You can just copy kernel listed above to the ShaderAnalyzer and see the result of disassembly.
Let us change the L1 by the
dcl_literal l1, 2047, 0, 0, 0
and we will see the following code
1 MEM_EXPORT_WRITE: DWORD_PTR[8188], R0, ELEM_SIZE(3)
Now, change literal by this:
dcl_literal l1, 2048, 0, 0, 0
and the code is:
01 MEM_EXPORT_WRITE: DWORD_PTR[0], R0, ELEM_SIZE(3)
And so on,
dcl_literal l1, 2049, 0, 0, 0
01 MEM_EXPORT_WRITE: DWORD_PTR[4], R0, ELEM_SIZE(3)
dcl_literal l1, 4095, 0, 0, 0
01 MEM_EXPORT_WRITE: DWORD_PTR[8188], R0, ELEM_SIZE(3)
dcl_literal l1, 4096, 0, 0, 0
01 MEM_EXPORT_WRITE: DWORD_PTR[0], R0, ELEM_SIZE(3)
etc.
In R600 ISA documentation the microcode format of MEM_EXPORT instruction contains INDEX_GPR field:
"The address in the INDEX_GPR is a DWORD address, no matter how much data exported.

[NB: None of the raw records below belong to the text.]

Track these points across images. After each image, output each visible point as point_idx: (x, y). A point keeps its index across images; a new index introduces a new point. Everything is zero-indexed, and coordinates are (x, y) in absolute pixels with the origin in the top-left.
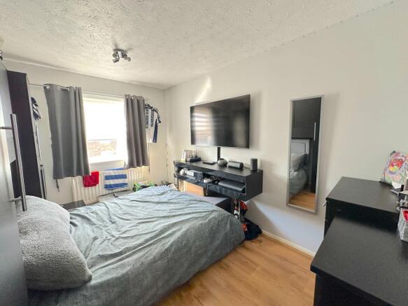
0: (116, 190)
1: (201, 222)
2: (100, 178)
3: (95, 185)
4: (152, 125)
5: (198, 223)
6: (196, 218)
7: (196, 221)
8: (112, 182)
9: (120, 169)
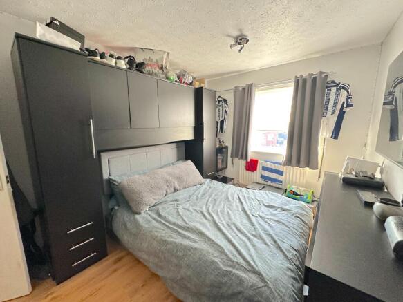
0: (269, 184)
1: (216, 260)
2: (258, 167)
3: (253, 171)
4: (333, 112)
5: (215, 257)
6: (222, 252)
7: (216, 254)
8: (267, 174)
9: (277, 163)
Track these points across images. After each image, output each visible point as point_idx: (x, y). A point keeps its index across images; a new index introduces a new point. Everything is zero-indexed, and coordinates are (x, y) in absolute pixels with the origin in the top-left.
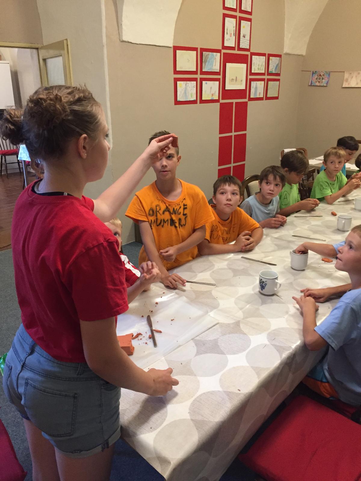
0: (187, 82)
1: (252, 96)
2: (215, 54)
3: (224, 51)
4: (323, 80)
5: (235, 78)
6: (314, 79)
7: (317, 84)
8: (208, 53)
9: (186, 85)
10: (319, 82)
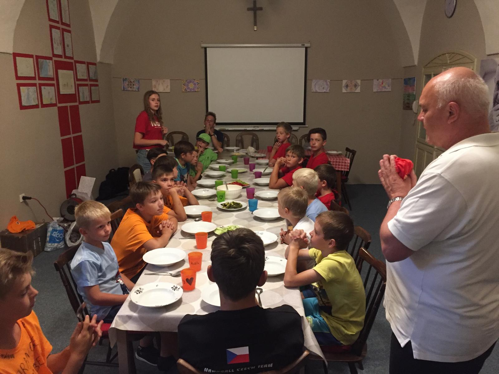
0: (29, 87)
1: (81, 100)
2: (48, 61)
3: (54, 59)
4: (135, 86)
5: (66, 83)
6: (125, 85)
7: (129, 89)
8: (42, 60)
9: (28, 90)
10: (131, 88)
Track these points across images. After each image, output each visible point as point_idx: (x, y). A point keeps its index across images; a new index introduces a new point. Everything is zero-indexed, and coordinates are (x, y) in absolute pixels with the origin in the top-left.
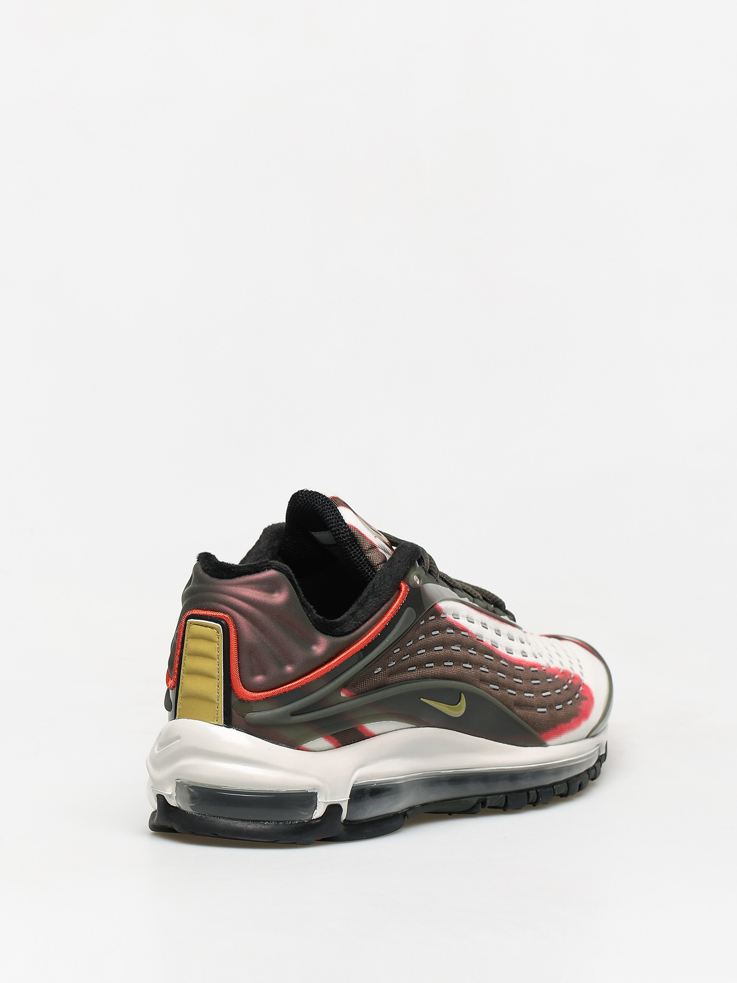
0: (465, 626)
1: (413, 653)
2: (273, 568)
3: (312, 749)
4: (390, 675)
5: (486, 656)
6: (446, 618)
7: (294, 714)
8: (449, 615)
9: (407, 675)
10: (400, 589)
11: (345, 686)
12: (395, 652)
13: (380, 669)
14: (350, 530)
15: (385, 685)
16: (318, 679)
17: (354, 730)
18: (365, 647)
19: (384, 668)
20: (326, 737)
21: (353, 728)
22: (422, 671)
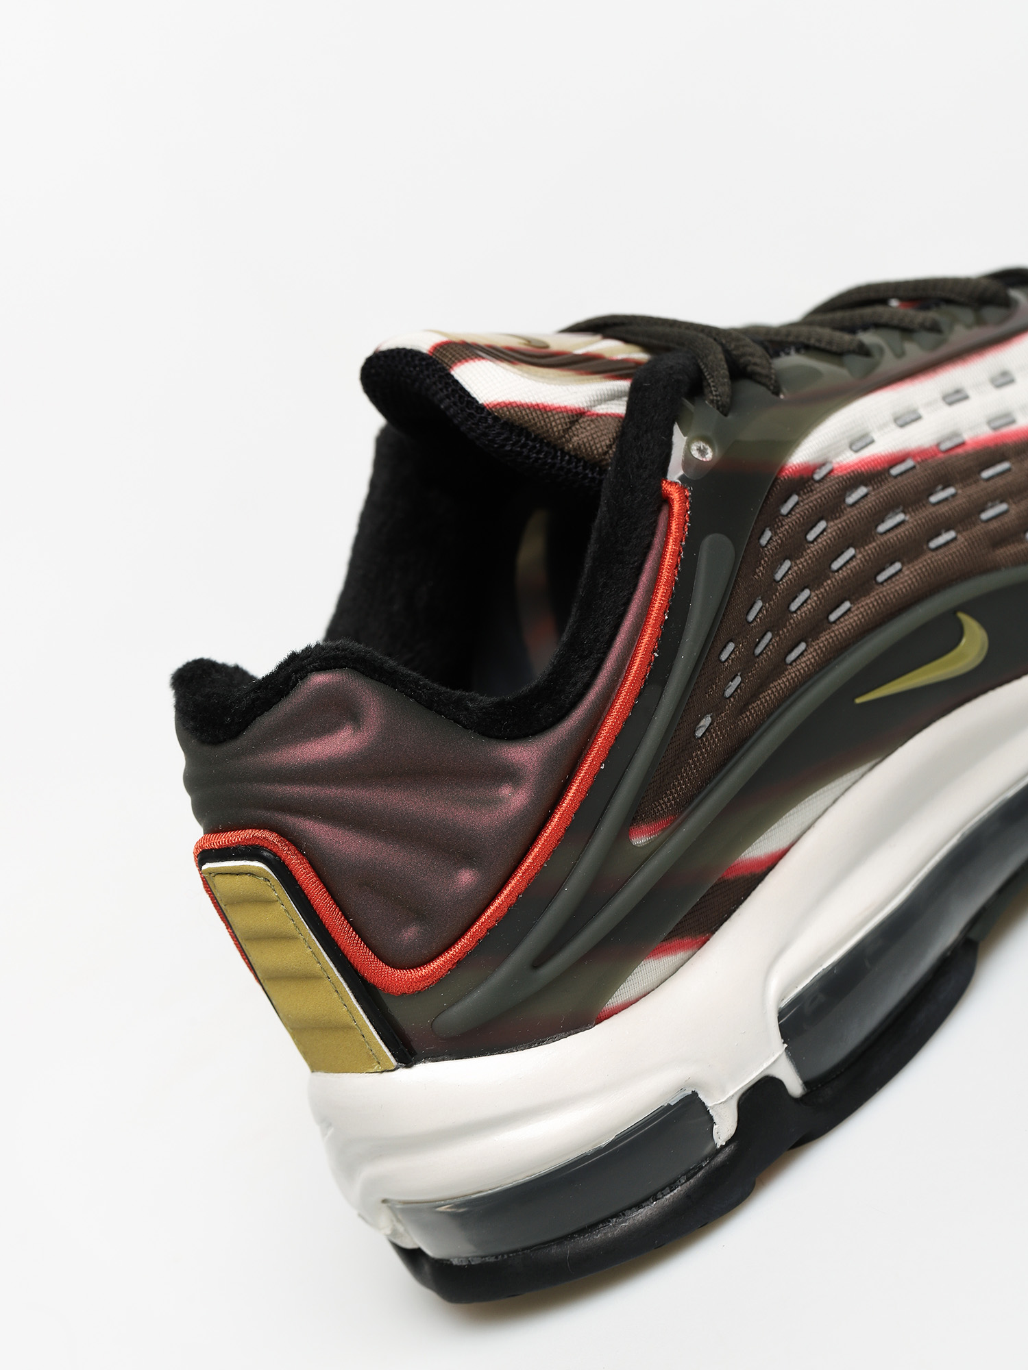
1: (777, 619)
2: (312, 671)
4: (743, 708)
5: (986, 474)
6: (831, 471)
7: (538, 962)
8: (837, 455)
9: (791, 674)
11: (634, 818)
12: (723, 660)
13: (706, 721)
14: (496, 419)
15: (744, 740)
16: (553, 854)
17: (722, 885)
18: (634, 708)
19: (715, 710)
20: (656, 952)
21: (716, 885)
22: (825, 639)
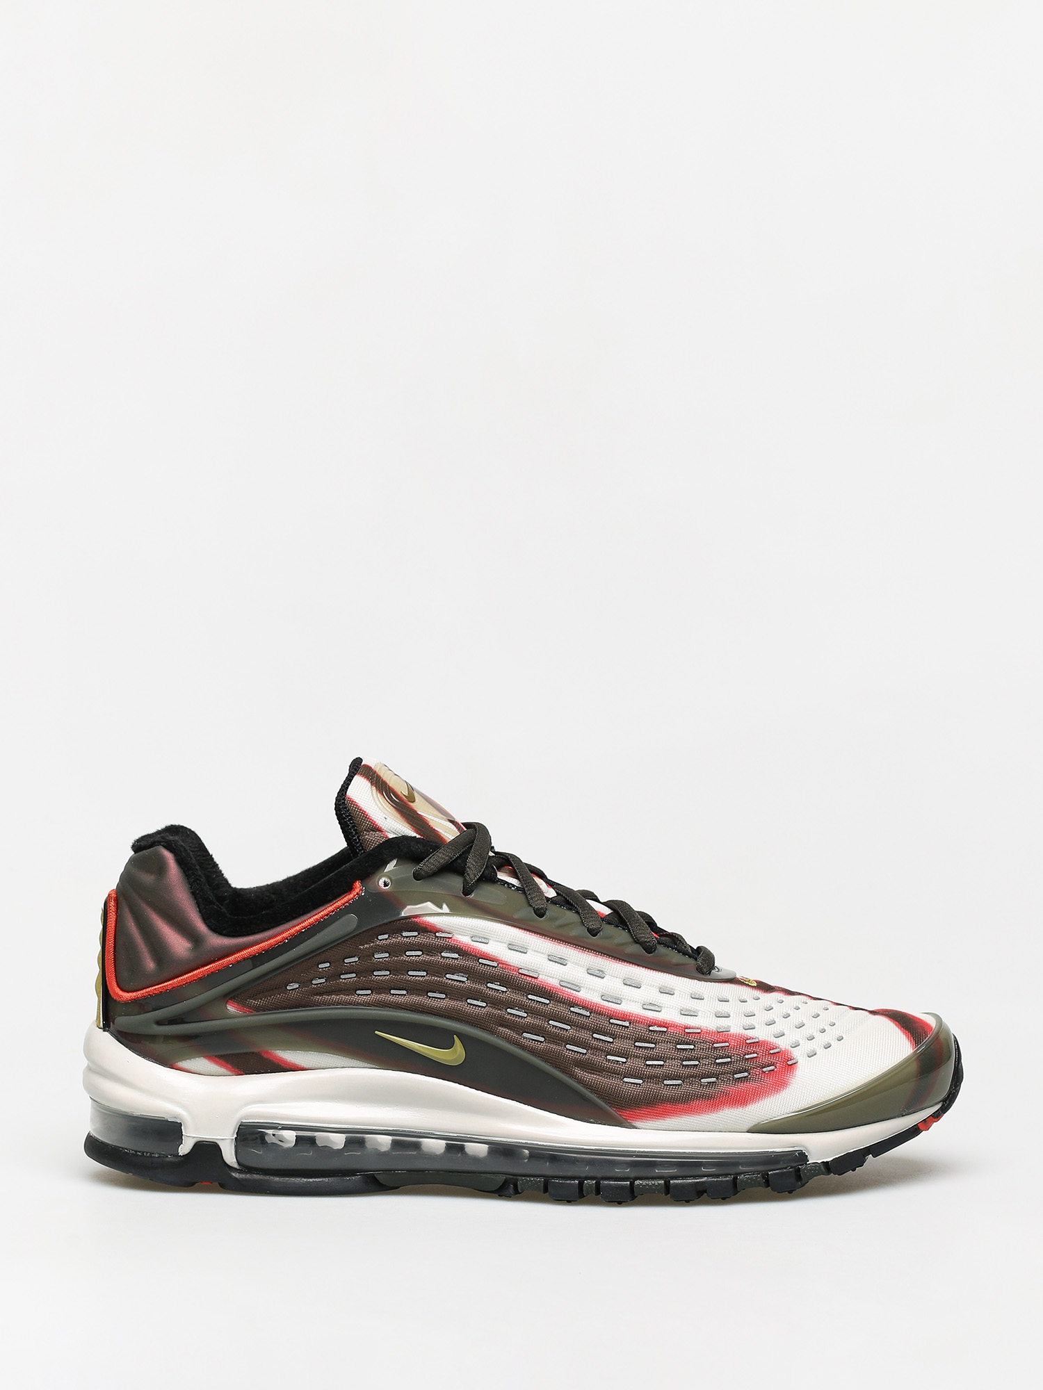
0: (496, 955)
1: (365, 970)
3: (193, 1071)
4: (319, 993)
5: (531, 997)
6: (449, 938)
7: (160, 1023)
8: (461, 935)
9: (353, 999)
10: (350, 889)
11: (230, 996)
12: (320, 967)
13: (296, 986)
14: (346, 804)
16: (189, 983)
17: (257, 1056)
18: (260, 954)
19: (303, 984)
20: (209, 1058)
21: (253, 1053)
22: (383, 997)
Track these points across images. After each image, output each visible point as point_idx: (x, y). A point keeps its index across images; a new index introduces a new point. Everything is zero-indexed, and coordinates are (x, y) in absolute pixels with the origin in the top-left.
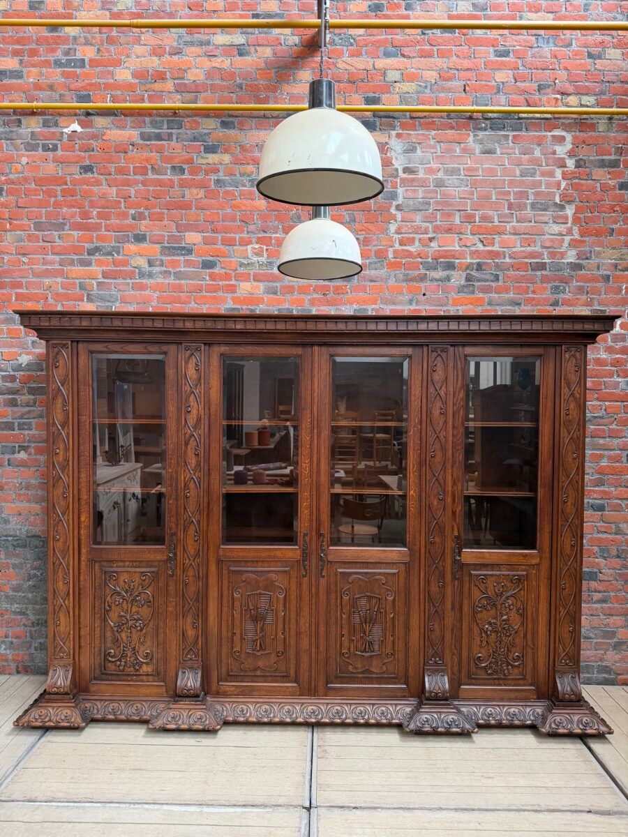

SP supplies a 32-bit integer address offset per pixel (assume zero if no EA export).
Per_pixel DWORD address=
{BASE reg, 6'h0} + clamp({ARRAY_SIZE,6'h0}, (BC increment counter *elemsize + INDEX_GPR + ARRAY_BASE))
So, the problem seems to be in IL compiler?